The only other thing that comes to mind is the slippage and commission. You said you were using aggressive levels - does that mean aggressively conservative or aggressive as in HFR-style low rates?

For commission I have used the maximum rate my broker charges now, not incuding any reduction for greater no. of round turns.

For slippage, I have said that each trade is split equally over two levels - the trigger level and the next one up/down as appropriate. My experience in trading these futures tells me that this is very unlikely given the clip sizes I would start trading it at. Moreover, the strategy uses Stop market orders for both entry and exit - that is, you know at which price you will get in at /out at before the order is generated.

The triggers are not at daily high's / lows where you would expect orders to be clustered and slippage to me more of an issue.

The issues I'm looking at now are;

1) the compounding - a 5% drawdown on a $300,000 account using one lot will halve a $300,000 account using 10 lots.

2) That I haven't done the initial checks as well as I think. This is already borne out by the Gap issue.

Using different software is obviously something I will look into, but it is not so simple to just chop and change, there are other factors to consider and I need an element of continuity for other things.

I have also tried it on a variety of other assets on a daily basis (FTSE, SPX, AUD, EUR) and the results are of the same standard - unbelievable, and I don't mean that as a superlative.
 
FYI, the strategy is one I have adapted from an idea another T2W member (long time lurker) gave me and he's asked me not to share.

I would love to have someone who knew what they were doing look over it, but I have to respect his wishes.

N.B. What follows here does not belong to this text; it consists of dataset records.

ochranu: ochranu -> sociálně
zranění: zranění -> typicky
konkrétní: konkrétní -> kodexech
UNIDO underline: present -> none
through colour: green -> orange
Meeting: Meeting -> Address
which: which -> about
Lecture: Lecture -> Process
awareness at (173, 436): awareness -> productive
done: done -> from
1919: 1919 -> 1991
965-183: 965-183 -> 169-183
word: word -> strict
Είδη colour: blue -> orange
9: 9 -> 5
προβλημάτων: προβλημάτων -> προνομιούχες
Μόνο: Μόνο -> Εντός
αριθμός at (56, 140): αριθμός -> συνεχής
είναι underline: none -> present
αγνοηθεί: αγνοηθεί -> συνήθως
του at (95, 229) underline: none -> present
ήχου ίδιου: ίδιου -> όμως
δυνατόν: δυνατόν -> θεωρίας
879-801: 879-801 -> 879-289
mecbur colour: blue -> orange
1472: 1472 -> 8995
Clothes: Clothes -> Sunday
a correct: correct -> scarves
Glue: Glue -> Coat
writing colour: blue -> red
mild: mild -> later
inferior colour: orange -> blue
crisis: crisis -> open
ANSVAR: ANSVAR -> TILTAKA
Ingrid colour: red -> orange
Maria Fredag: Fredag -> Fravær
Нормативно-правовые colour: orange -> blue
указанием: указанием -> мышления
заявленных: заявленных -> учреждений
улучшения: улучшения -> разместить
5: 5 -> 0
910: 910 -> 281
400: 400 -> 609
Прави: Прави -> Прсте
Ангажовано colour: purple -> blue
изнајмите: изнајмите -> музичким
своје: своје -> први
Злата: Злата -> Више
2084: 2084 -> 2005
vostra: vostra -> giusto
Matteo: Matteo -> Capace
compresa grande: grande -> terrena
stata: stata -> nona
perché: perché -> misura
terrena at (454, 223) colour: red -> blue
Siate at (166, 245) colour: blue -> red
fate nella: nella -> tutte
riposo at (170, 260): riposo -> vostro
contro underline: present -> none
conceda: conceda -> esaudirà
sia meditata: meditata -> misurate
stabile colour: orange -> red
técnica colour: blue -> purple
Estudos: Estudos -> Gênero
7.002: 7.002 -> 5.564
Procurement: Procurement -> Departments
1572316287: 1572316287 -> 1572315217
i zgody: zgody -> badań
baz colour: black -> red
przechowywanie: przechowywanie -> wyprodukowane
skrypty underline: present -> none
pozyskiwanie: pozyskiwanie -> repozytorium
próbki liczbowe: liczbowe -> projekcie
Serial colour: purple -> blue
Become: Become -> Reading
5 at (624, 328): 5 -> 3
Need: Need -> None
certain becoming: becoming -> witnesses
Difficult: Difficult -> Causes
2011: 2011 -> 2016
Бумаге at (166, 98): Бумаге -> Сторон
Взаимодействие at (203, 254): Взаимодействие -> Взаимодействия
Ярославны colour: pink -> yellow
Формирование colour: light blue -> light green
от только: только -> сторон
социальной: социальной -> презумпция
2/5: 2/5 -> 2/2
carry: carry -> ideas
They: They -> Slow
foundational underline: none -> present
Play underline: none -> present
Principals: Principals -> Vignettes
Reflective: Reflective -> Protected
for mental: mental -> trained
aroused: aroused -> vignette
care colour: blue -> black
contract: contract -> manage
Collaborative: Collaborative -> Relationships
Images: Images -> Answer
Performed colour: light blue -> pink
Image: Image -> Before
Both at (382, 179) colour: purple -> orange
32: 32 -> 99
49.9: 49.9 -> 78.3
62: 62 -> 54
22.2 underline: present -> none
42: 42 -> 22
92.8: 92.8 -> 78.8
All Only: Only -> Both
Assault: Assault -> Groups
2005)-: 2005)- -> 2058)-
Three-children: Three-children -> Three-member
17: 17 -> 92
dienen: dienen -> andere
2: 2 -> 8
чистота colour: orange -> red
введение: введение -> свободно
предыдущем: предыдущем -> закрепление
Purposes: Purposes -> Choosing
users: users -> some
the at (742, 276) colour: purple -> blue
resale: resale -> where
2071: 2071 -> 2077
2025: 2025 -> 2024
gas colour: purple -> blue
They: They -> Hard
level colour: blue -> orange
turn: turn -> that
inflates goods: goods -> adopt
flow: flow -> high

Again, neither of us think we will own all the money in the world, but we can't figure out why not. DAMMIT!
 
Hopefully you've found the holy grail :cool:
Start a thread and do some live trade calls with a small account for my own personal satisfaction.

Sorry I cant help in regards to your queries.
I know a lot less than you when it comes to that.
When i think I am on to something, I have to resort to going through various charts from different periods all by hand and marking where the method would enter etc.
Painfully slow, but my only choice given that I dont know anything about coding/programming etc.

Good luck
 
I have been playing around with mechanical strategies, and have found one that I am happy with. I have backtested it but the results look a bit "too good to be true"*. I have done the following to make sure I'm not making stupid mistakes:

* Tested it on out of sample data (strategy designed on 6m sample, tested on 3yrs)
* Significant sample size
- Instrument 1: 6,801 trades from 13th March 2007
- Instrument 2: 5,121 trades from 13th March 2007
* Been through the backtesting logic to make sure I'm not buying at unavailable prices
* Included commissions and slippage (aggressively)
* picked out trades from the sample and "sanity checked" them
* I am not holding overnight positions
* forward tested the methodoligy

Can any of you guys with more experience give me some guidance as to other things I should check?

Thanks

G

* Without compounding:
Instrument 1 - $10,000 -> $126,028
Instrument 2 - $10,000 -> $154,475

Make sure your system is not over reliant on trending or ranging strategies.
For example, any system on EU recently might have made a lot due to the strong trend but it doesn;t mean the system is foolproof, only that it lucked out.
 
Make sure your system is not over reliant on trending or ranging strategies.
For example, any system on EU recently might have made a lot due to the strong trend but it doesn;t mean the system is foolproof, only that it lucked out.

Well the original test was done using 5m data over 3 and a bit years; I have assumed that on a 5m basis, we have seen all sorts of market conditions over that time.

Whether it is right to assume that or not I can't say. The strategy still overperforms on daily data from the 70s in some cases though.
 
Ok, update on the Gap - problem, I think I have managed a work-around.